Contralora sobre “Ley Jaguar”: “Es un Poder Ejecutivo queriendo diseñar su modelo de control”
"Es un Poder Ejecutivo queriendo diseñar su modelo de control", así resumió la contralora general de la República, Marta Acosta, el proyecto denominado "Ley Jaguar" por el presidente Chaves y que se pretende llevar a consulta popular vía referéndum.
Acosta indicó este martes, luego de comparecer ante la Comisión de Hacendarios del Congreso, que si esta ley es aprobada se daría una grave fiscalización de los recursos públicos, afectando a la ciudadanía.
"La Contraloría no podría avisar a tiempo para evitar un perjuicio económico para la Hacienda Pública, sino únicamente hasta que se materialicen los daños y sea demasiado tarde", indicó Acosta.
Tras un análisis de dicha ley (expediente legislativo 24.364) la Contraloría indicó con alarma que esta reforma, a varios artículos de la ley orgánica de este ente, tiene como fin principal "desmantelar el control sobre los fondos públicos que la Constitución Política le encarga a la Contraloría General".
"Manifestamos nuestra preocupación por la supresión de importantes competencias del sistema de control de los fondos públicos, no solo ejercidos por la Contraloría sino también desde las auditorías internas y desde la misma Asamblea Legislativa, porque cuando el fiscalizado; en este caso el Poder Ejecutivo, pretende diseñar el modelo de control que se le aplicará, escoge justamente uno que sea débil y con menor alcance", agregó la jerarca.
"Peor de lo que parece"
La Contraloría señala que de aprobarse esta ley, hasta la misma Asamblea Legislativa perderá insumos de control político que recibe actualmente de la Contraloría, dado que esta ley le quitaría funciones sustantivas de forma tal que el Poder Ejecutivo le impondría al Poder Legislativo el tipo de controles que podrá realizar.
"Lo que parece claramente una invasión de las potestades legislativas y una abierta intención de minimizar dicha auxiliaridad", comentó Acosta.
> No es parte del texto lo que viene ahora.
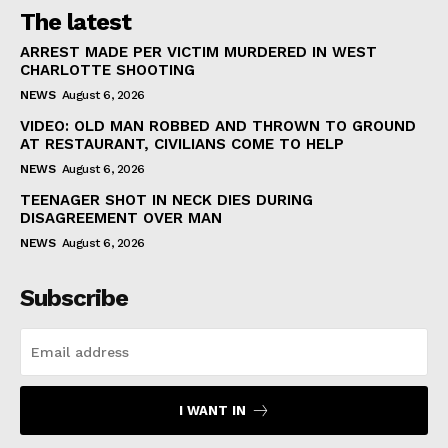
The latest
ARREST MADE PER VICTIM MURDERED IN WEST
CHARLOTTE SHOOTING
NEWS
August 6, 2026
VIDEO: OLD MAN ROBBED AND THROWN TO GROUND
AT RESTAURANT, CIVILIANS COME TO HELP
NEWS
August 6, 2026
TEENAGER SHOT IN NECK DIES DURING
DISAGREEMENT OVER MAN
NEWS
August 6, 2026
Subscribe
I WANT IN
Explicó que el control de la plata pública tiene distintos momentos, justamente para poder parar a tiempo las ilegalidades y poder alertar, desde una perspectiva independiente, técnica y legal, cuando se están usando los fondos públicos sin eficiencia y sin ley, buscando una ruta poco transparente.
"Eso es justamente lo que pretende el proyecto de referéndum: que obras públicas se puedan contratar a dedo, que no se registre deuda pública, que no se pueda alertar de una ilegalidad evidente en un proyecto, que una denuncia o auditoría no pueda derivar en la prevención de un acto irregular o de ineficiencia, entre otros efectos visibles", enfatizó.
"Escoger a dedo"
La "Ley Jaguar" también busca modificar el artículo 67 de la Ley General de Contratación Pública.
Según Acosta esto debilitaría los controles sobre el gasto público, ya que se permitiría contratar y arrendar inmuebles para obras públicas sin un concurso público abierto, limitando la participación de oferentes y no teniendo certeza de que se escoge la mejor oferta.
"El Estado podría contraer nuevas deudas sin los controles y aprobaciones legales, ni siquiera legislativos, de manera que se potencian los riesgos asociados a la baja credibilidad de las cuentas nacionales, produciendo incertidumbre económica y una gestión fiscal ineficiente", explicó.
También en relación con la reforma a la ley orgánica de Japdeva, que se incluye en la propuesta de referéndum, Acosta explicó que se intenta cambiar la definición de alianza estratégica de la Ley General de Contratación Pública, que aplica para todas las demás entidades y proyectos públicos, para permitir a Japdeva escoger "a dedo" a los socios estratégicos con los que haría negocios públicos, evadiendo los procedimientos de contratación pública y dejando en duda el proceso de rendición de cuentas y la tan necesaria transparencia por la que claman los costarricenses.
El panorama es bastante claro: se quiere quitar y por tanto evadir el control de los fondos públicos en detrimento de la eficiencia y la legalidad en el uso de los recursos que le pertenecen a todos los costarricenses. Calificar de fortalecimiento semejante cosa es pretender que la verdad no saldrá a flote y que nadie verá las intenciones reales de sus proponentes
Indicó que quedan atentos a la consulta que Servicios Técnicos de la Asamblea Legislativa realice a la Contraloría en este proceso, al amparo de lo dispuesto en el artículo 6 de la ley que regula el trámite del referéndum.